══ TEXT EXCERPT
Internet  users are familiar with the CAPTCHA system of identifying website users where the users will be presented with a picture which is humanly readable but difficult for a machine to read. When CAPTCHA is used in this manner the website presents a CAPTCHA picture and asks the user to enter the word or number shown in the  CAPTCHA in another box. Since CAPTCHA cannot be read or identified by a machine it is believed that only humans will be able to pass through this CAPTCHA test.  In many cases CAPTCHA is used independent of a password just to prevent automatic robotic access.

CAPTCHA test can also be used after the password entry if the objective is to prevent a computerized log in after a password has been stolen by fraudsters. In such a case it becomes a second line of defense with the limited objective of preventing mass break ins.

In India,  some Banks use a picture as a second factor of identification at the time of log in. In this case after the user enters the password,  some picture is displayed which the user has to confirm as his preferred choice. However this system is being implemented very poorly (eg: Corporation Bank website) and does not seem to offer any additional security. It is also reported now that the system of CAPTCHA has now been completely broken and it is possible to run an algorithm which breaks the CAPTCHA with 90 to 97% success.
════
══ INPUT DATA
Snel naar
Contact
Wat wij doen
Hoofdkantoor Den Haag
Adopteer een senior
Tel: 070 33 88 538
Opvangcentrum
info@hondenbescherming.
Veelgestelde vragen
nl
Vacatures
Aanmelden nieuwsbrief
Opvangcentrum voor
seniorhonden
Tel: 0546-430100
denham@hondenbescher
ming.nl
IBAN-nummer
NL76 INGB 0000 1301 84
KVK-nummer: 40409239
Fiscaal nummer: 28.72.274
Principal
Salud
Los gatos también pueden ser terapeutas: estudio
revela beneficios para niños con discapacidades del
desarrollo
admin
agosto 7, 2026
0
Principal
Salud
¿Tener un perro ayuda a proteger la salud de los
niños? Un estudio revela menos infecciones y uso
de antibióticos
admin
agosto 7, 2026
════
══ INPUT DATA
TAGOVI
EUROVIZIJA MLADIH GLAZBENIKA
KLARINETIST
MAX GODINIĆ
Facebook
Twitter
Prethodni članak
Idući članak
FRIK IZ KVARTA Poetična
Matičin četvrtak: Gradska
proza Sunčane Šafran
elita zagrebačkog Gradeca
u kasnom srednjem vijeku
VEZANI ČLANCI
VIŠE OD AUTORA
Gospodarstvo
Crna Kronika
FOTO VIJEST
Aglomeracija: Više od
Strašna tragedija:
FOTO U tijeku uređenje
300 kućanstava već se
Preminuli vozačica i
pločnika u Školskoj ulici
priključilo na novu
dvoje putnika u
════
→ WHAT TO PRODUCE
Copy the passage of the CAPTCHA text between "CAPTCHA test can" and "mass break ins.", inclusive, renaming "fraudsters" to "criminals".

→ SOLUTION BELOW
CAPTCHA test can also be used after the password entry if the objective is to prevent a computerized log in after a password has been stolen by criminals. In such a case it becomes a second line of defense with the limited objective of preventing mass break ins.